This page contains the authorizing regulation and notices for Homeless Management Information Systems (HMIS).
The HEARTH Act required HUD to establish standards related to HMIS, including standards related to encryption of the data collected and the rights of persons receiving services under the McKinney-Vento Act.
Date Published: December 2009
On December 9, 2011, HUD continued its process of implementing the HEARTH Act by publishing 24 CFR Parts 91, 576, 580, and 583- the Homeless Management Information Systems Requirements. This proposed rule add a new part to the Code of Federal Regulations to regulate the administration of HMIS and the collection of data using HMIS, as provided for by the HEARTH Act (24 CFR part 580). The proposed rule also makes corresponding changes to HUD’s regulations for Consolidated Submissions for Community Planning and Development Programs, at 24 CFR part 91; the Emergency Solutions Grants program, at 24 CFR part 576; the Shelter Plus Care Program, at 24 CFR part 562; and the Supportive Housing Program, at 24 CFR part 583. The proposed rule implements the HMIS requirement in the HEARTH Act and makes mandatory the practices that HUD previously provided as guidance.
Date Published: December 9, 2011
The Department of Housing and Urban Development (HUD), the Department of Health and Human Services (HHS), and the Department of Veterans Affairs (VA) released the 2014 HMIS Data Dictionary and 2014 HMIS Data Manual on May 1, 2014, updating the 2004 HMIS Data and Technical Notice and the 2010 HMIS Data Standards Notice. For more information, please refer to the HMIS Data and Technical Standards page.
Prior to releasing the 2014 HMIS Data Dictionary and Data Manual, HUD sought public comment via CPD Notice 13-107. This Notice revised the HMIS Data Standards Revised Notice of March 2010. The public comment period closed on June 3, 2013 and HUD released the final data standards outside of the CPD Notice process. Later this summer, HUD will release a compilation of the public comments received and the responses.

• REQUIRED ACTION: Rewrite the part of the HMIS page that begins at the words "Date Published: December 9, 2011" and stops after "Technical Standards page.", replacing "released" with "issued". The data that follow come from a different source than the HMIS page.

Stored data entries
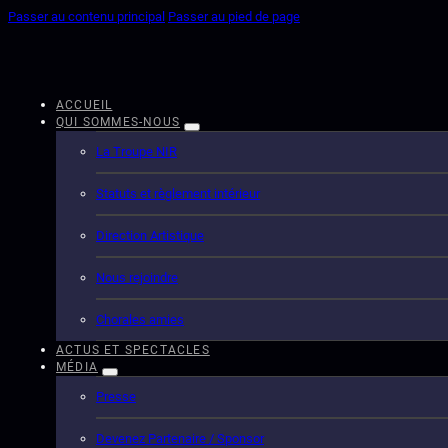
Passer au contenu principal
Passer au pied de page
ACCUEIL
QUI SOMMES-NOUS
La Troupe NIR
Statuts et règlement intérieur
Direction Artistique
Nous rejoindre
Chorales amies
ACTUS ET SPECTACLES
MÉDIA
Presse
Devenez Partenaire / Sponsor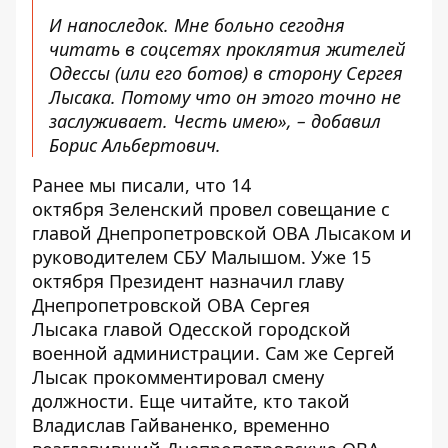
И напоследок. Мне больно сегодня
читать в соцсетях проклятия жителей
Одессы (или его ботов) в сторону Сергея
Лысака. Потому что он этого точно не
заслуживает. Честь имею», – добавил
Борис Альбертович.
Ранее мы писали, что 14
октября
Зеленский провел совещание с
главой Днепропетровской ОВА Лысаком
и
руководителем СБУ Малышом. Уже 15
октября Президент
назначил главу
Днепропетровской ОВА Сергея
Лысака
главой Одесской городской
военной администрации. Сам же
Сергей
Лысак прокомментировал смену
должности
. Еще читайте,
кто такой
Владислав Гайваненко
, временно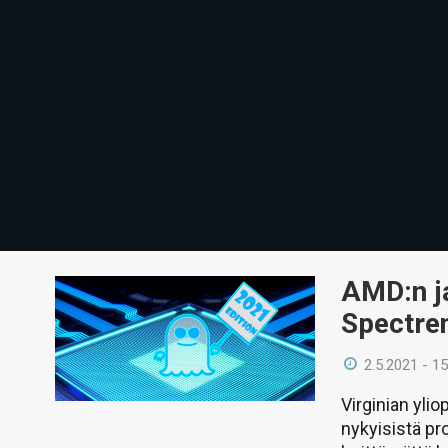
AMD:n ja
Spectren
2.5.2021 - 15
Virginian yli
nykyisistä pr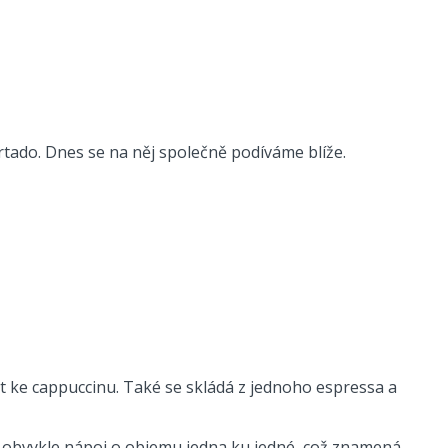
tado. Dnes se na něj společně podíváme blíže.
at ke cappuccinu. Také se skládá z jednoho espressa a
je obvykle nápoj o objemu jedna ku jedné, což znamená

• ANSWER BOX:
Date Published: December 9, 2011
The Department of Housing and Urban Development (HUD), the Department of Health and Human Services (HHS), and the Department of Veterans Affairs (VA) issued the 2014 HMIS Data Dictionary and 2014 HMIS Data Manual on May 1, 2014, updating the 2004 HMIS Data and Technical Notice and the 2010 HMIS Data Standards Notice. For more information, please refer to the HMIS Data and Technical Standards page.